Effort may be a large part of what is supposed to work in business.  I suspect it doesn't even work there especially well.  But supposing that effort does work in business, what evidence do we have that it works in other disciplines--academics, science, politics, religion, art?

And what of "genius"?  Nobody seriously speaks of genius anymore--not in the ordinary sense it used to be spoken of, back when it was not the exclusive domain of artists and inventors with high IQs, back when it was of fundamental importance in education.  The discipline of learning, not the making of efforts.  What ever happened to the shaping of a human life, the making of genius--as opposed to the mere ornamentation of life with a long series of gold stars, trophies, resumes, promotions, and a gold watch and a tombstone?  Well, let's say the reason is perhaps that genius, in its original sense, has never been an especially "measurable" outcome.  When it comes to evaluating human beings in ledgers and accounts sheets--two columns for debits and credits--efforts are indeed much more quantifiable--you can check them off and tally them up.
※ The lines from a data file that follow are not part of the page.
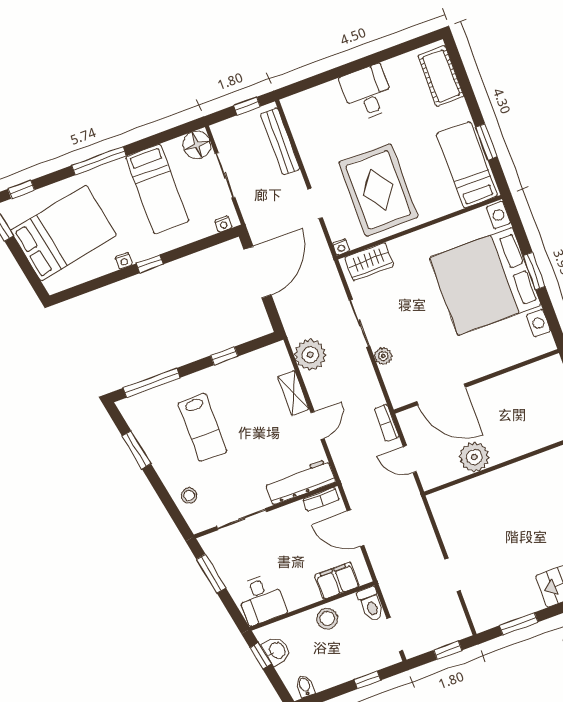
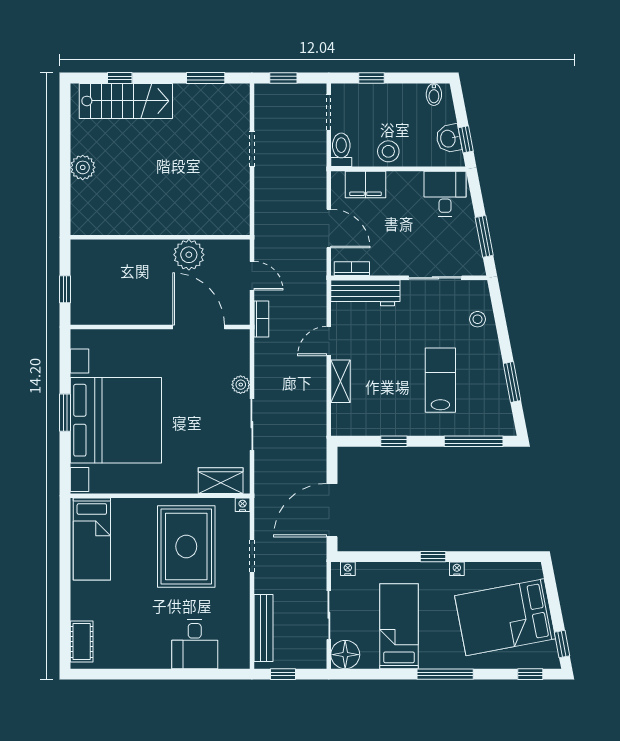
cot: (441, 76) -> (82, 642), width x0.73, depth x0.75
desk: (367, 93) -> (195, 644), moved
window: (486, 142) -> (65, 554), removed
plant: (310, 355) -> (311, 412), removed

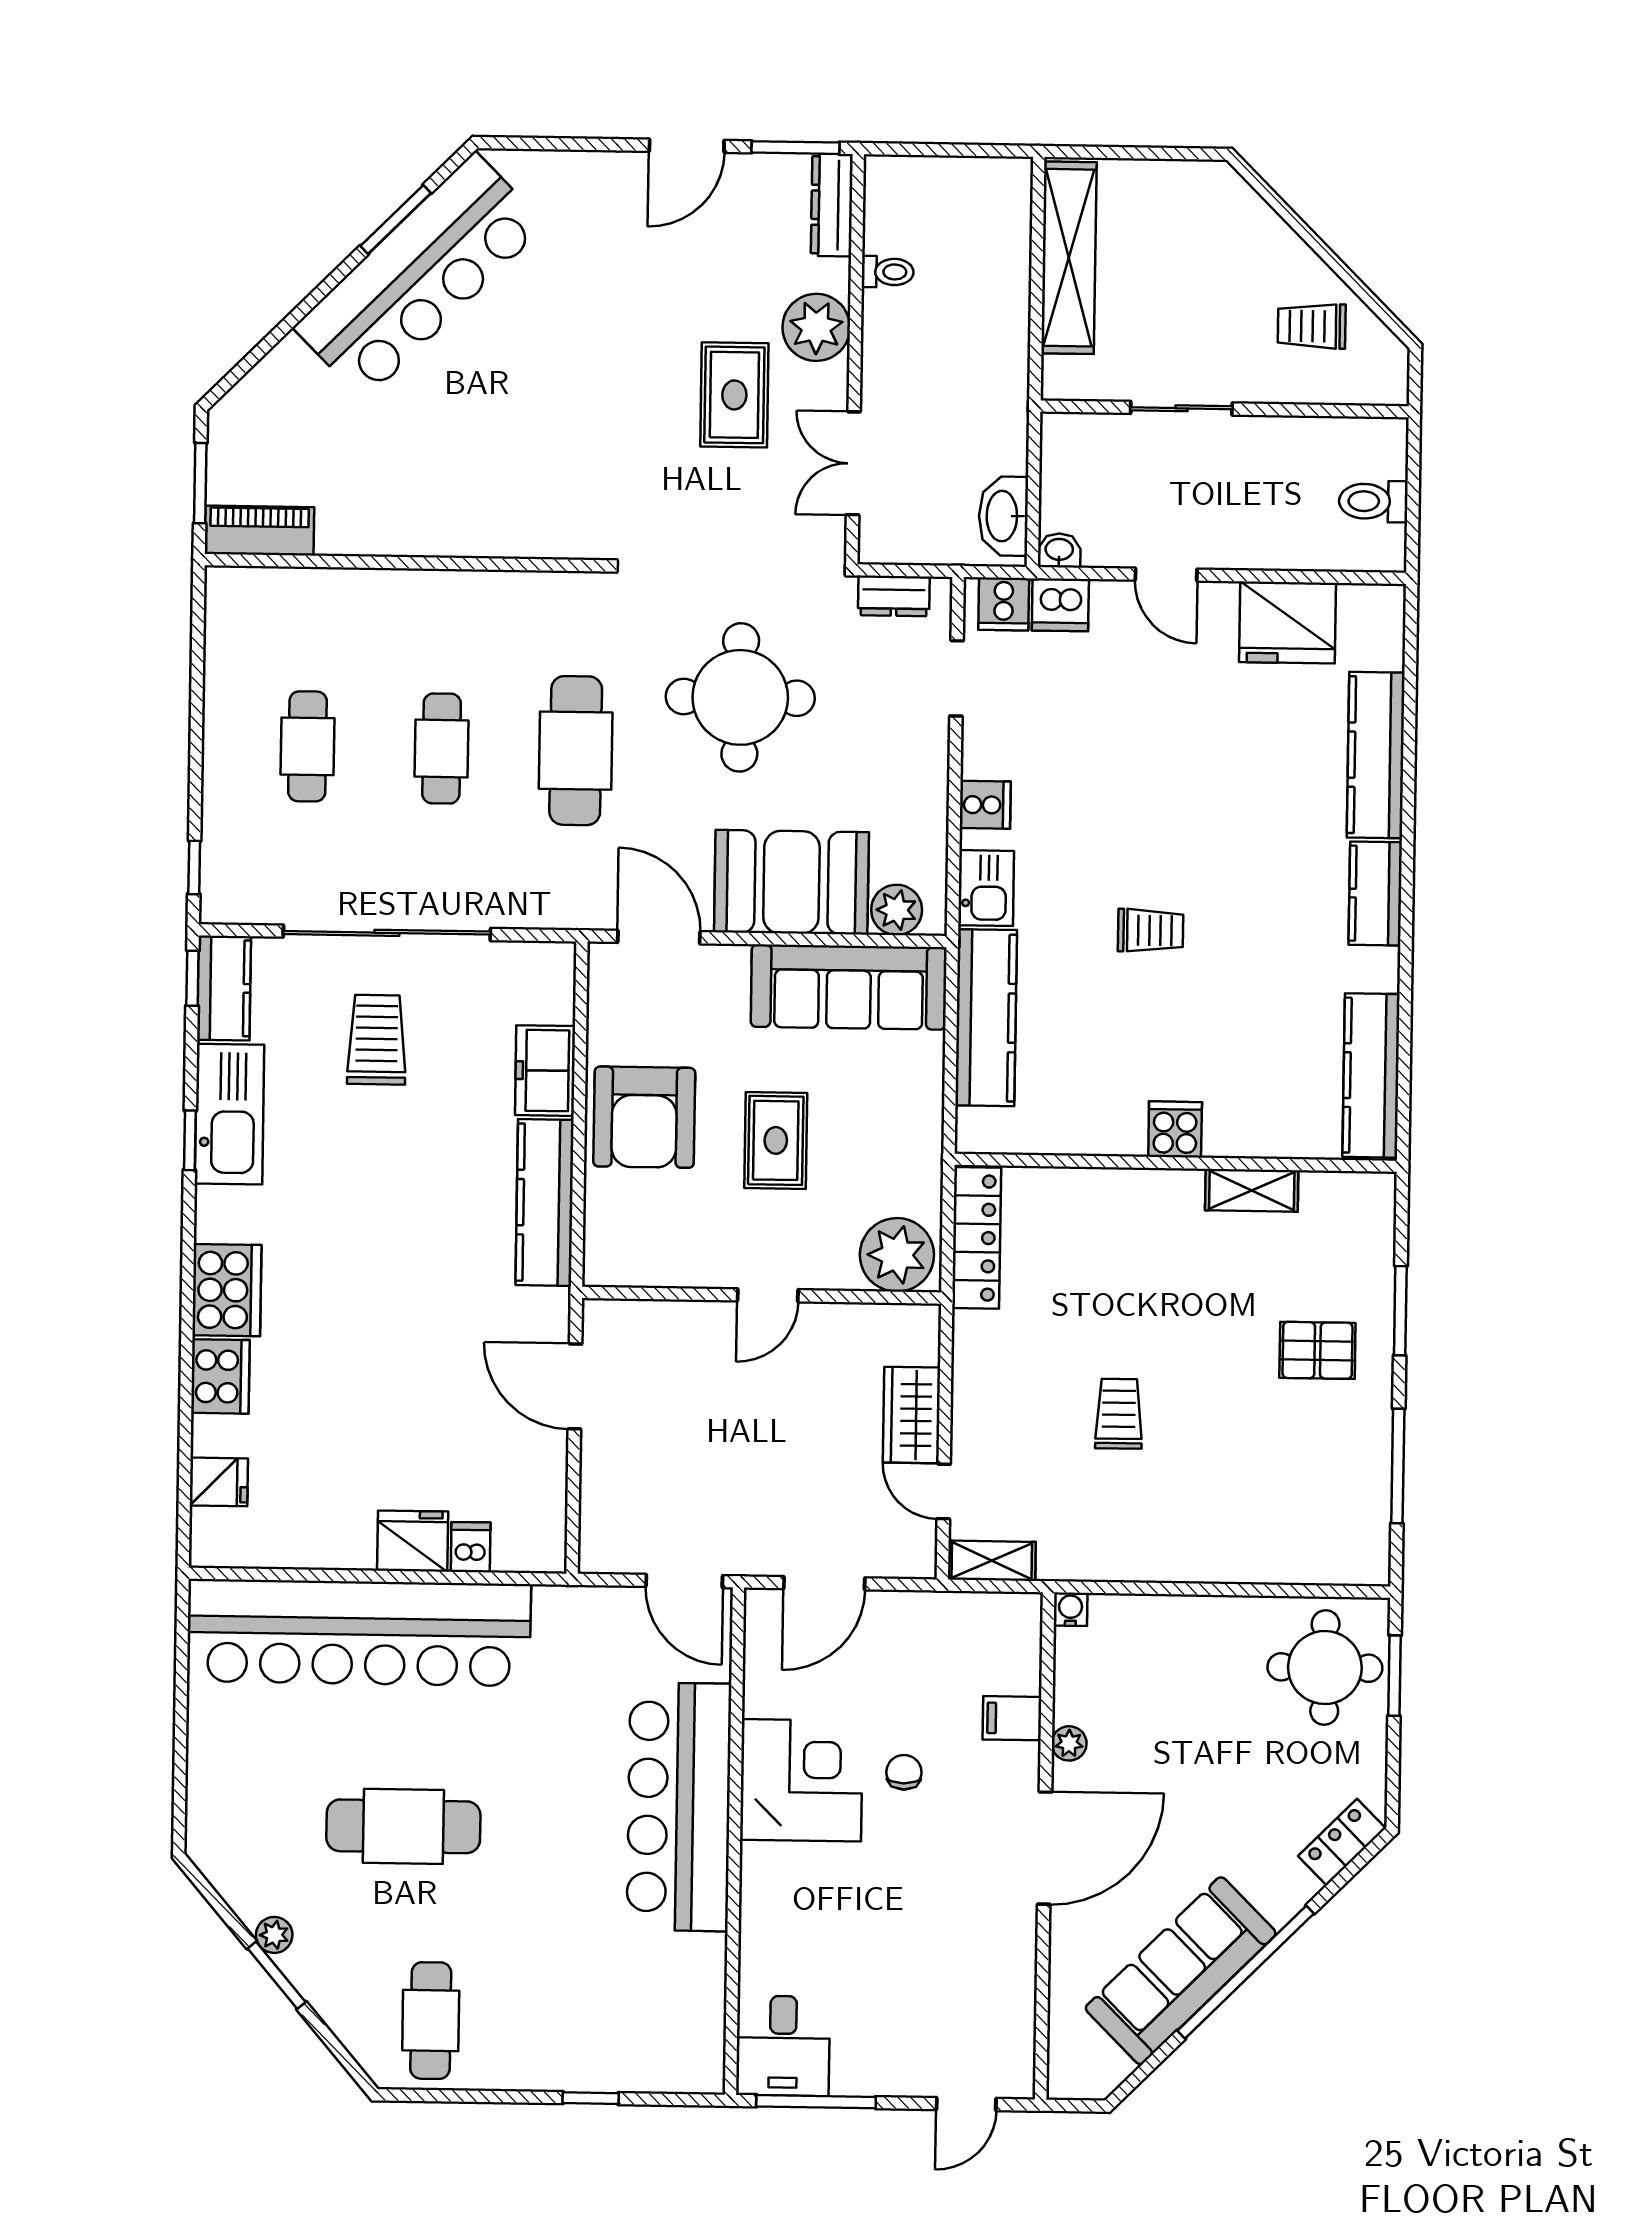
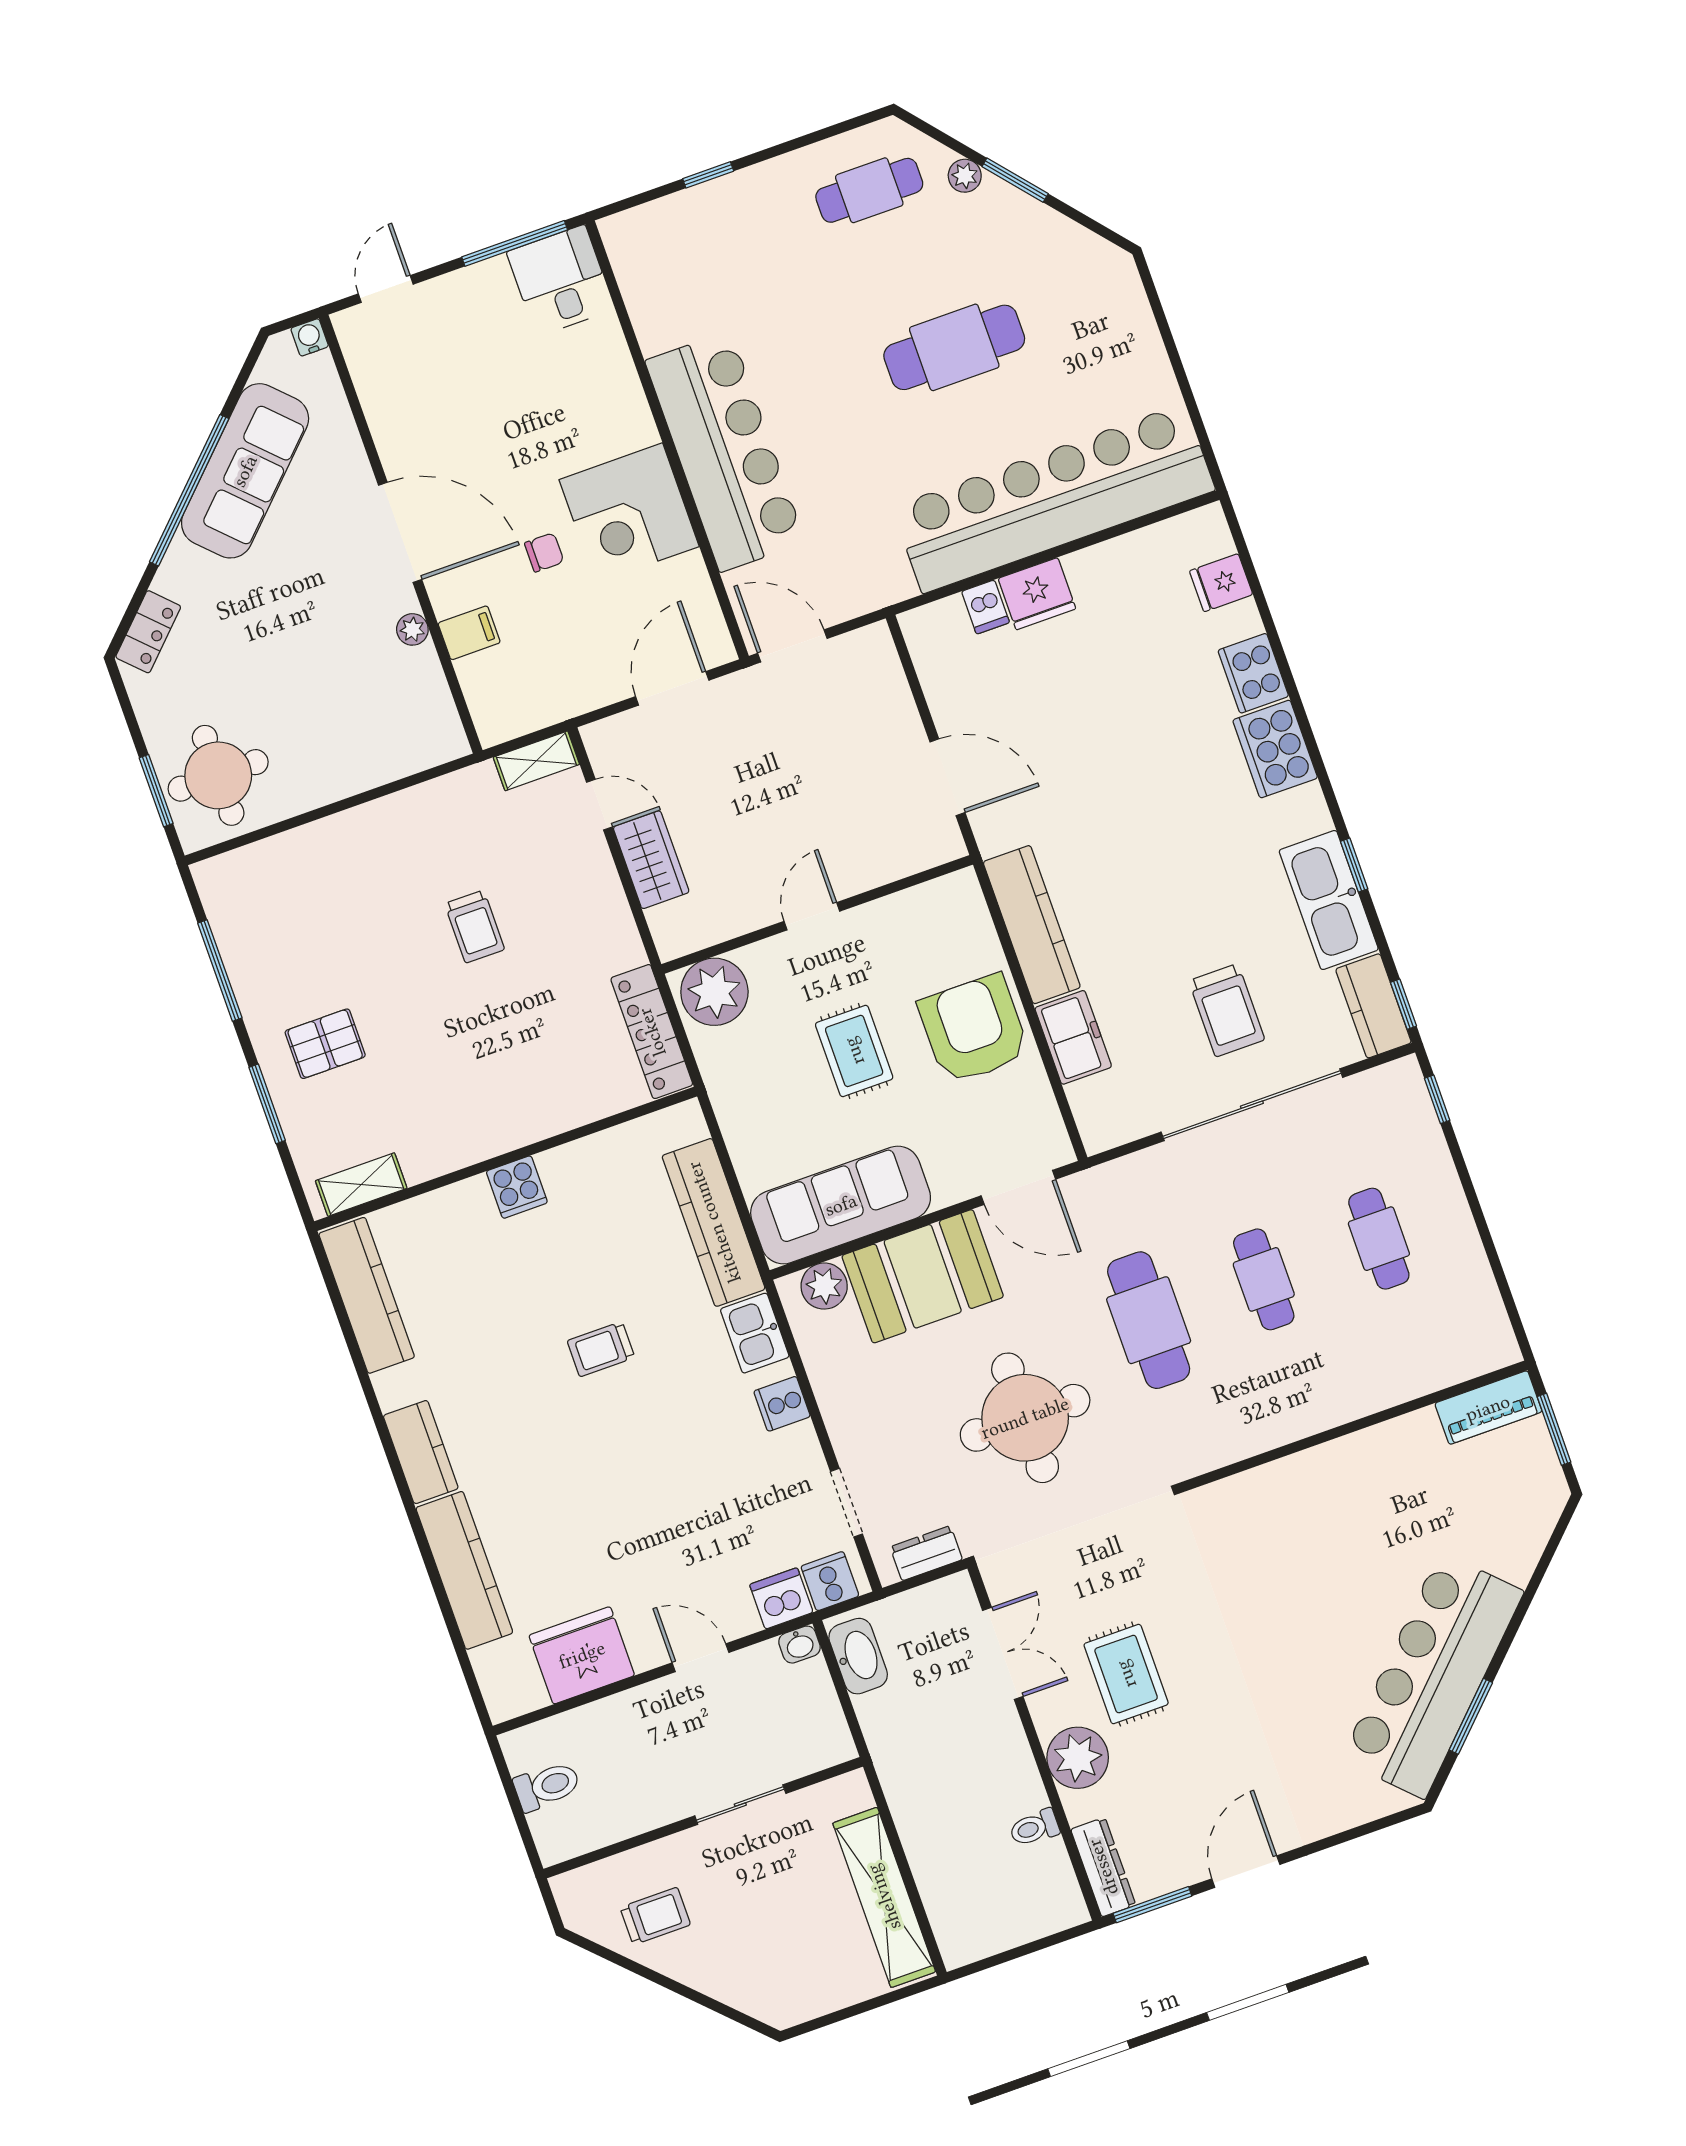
shelving: (1252, 1190) -> (361, 1185), moved
water cooler: (1071, 1609) -> (310, 337), moved, turned 180
chair: (904, 1772) -> (544, 552), turned -90
door: (1045, 1848) -> (400, 532), swing flipped
plant: (274, 1935) -> (965, 176), moved
cafe table: (431, 2021) -> (869, 190), turned 90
But what, I ask, is the point?

Back to blogging, though.  I blog for the same reason I used to take snapshots of myself--to chronicle a life in progress and hopefully to leave something for friends and family who might genuinely want to know me better.  It's personal but also very public, community-minded.  Sure, it requires an exertion of sorts, but the blog accumulates organically, at its own pace (slowly, very slowly), with no particular claim of certainty or completion or regularity or consistency.  Perhaps in the future, in an academic setting without grades, without hoops to leap through, I will ask my students to blog--and my instruction, leisurely as always, will consist simply of prodding here and there, commenting, raising questions, and stirring the waters in such a way, I hope, as to leave the task of "settling" them in the students' hands.  

1 comment:

  1. James Watt did not invent the steam engine. He did, however, modify the concept so ingeniously that he now receives sole credit in our shallow high school history classes. Here is a quote from Watt's Perfect Engine: Steam and the Age of Invention by Ben Marsden (a short and interesting read) that speaks to leisure.

    Page 58:
    It was in 1765 that Watt finally hit upon the 'separate condenser'. Strangely, we do not know exactly when. We do know that the idea was clear to him by 29 April 1765, the day he wrote to James Lind about his experiments with a new model of a ‘perfect’ engine. There is a popular story, first told by Watt’s friend John Hart, that the solution suddenly dawned as he wandered pensively across Glasgow Green one Sunday afternoon. (A boulder with an inscription now marks the very spot.) Watt himself recalled the day:

    "I was thinking upon the engine at the time and had gone as far as the Herd’s house when the idea came into my mind, that as steam was an elastic body it would rush into a vacuum, and if communication was made between the cylinder and an exhausted vessel, it would rush into it, and might be there condensed without cooling the cylinder. I then saw that I must get quit of the condensed steam and injection water, if I used a jet as in Newcomen’s engine. Two ways of doing this occurred to me. First the water might be run off by a descending pipe… and any air might be extracted by a small pump; the second was to make the pump large enough to extract both water and air… I had not walked further than the Golf-house when the whole thing was arranged in my mind."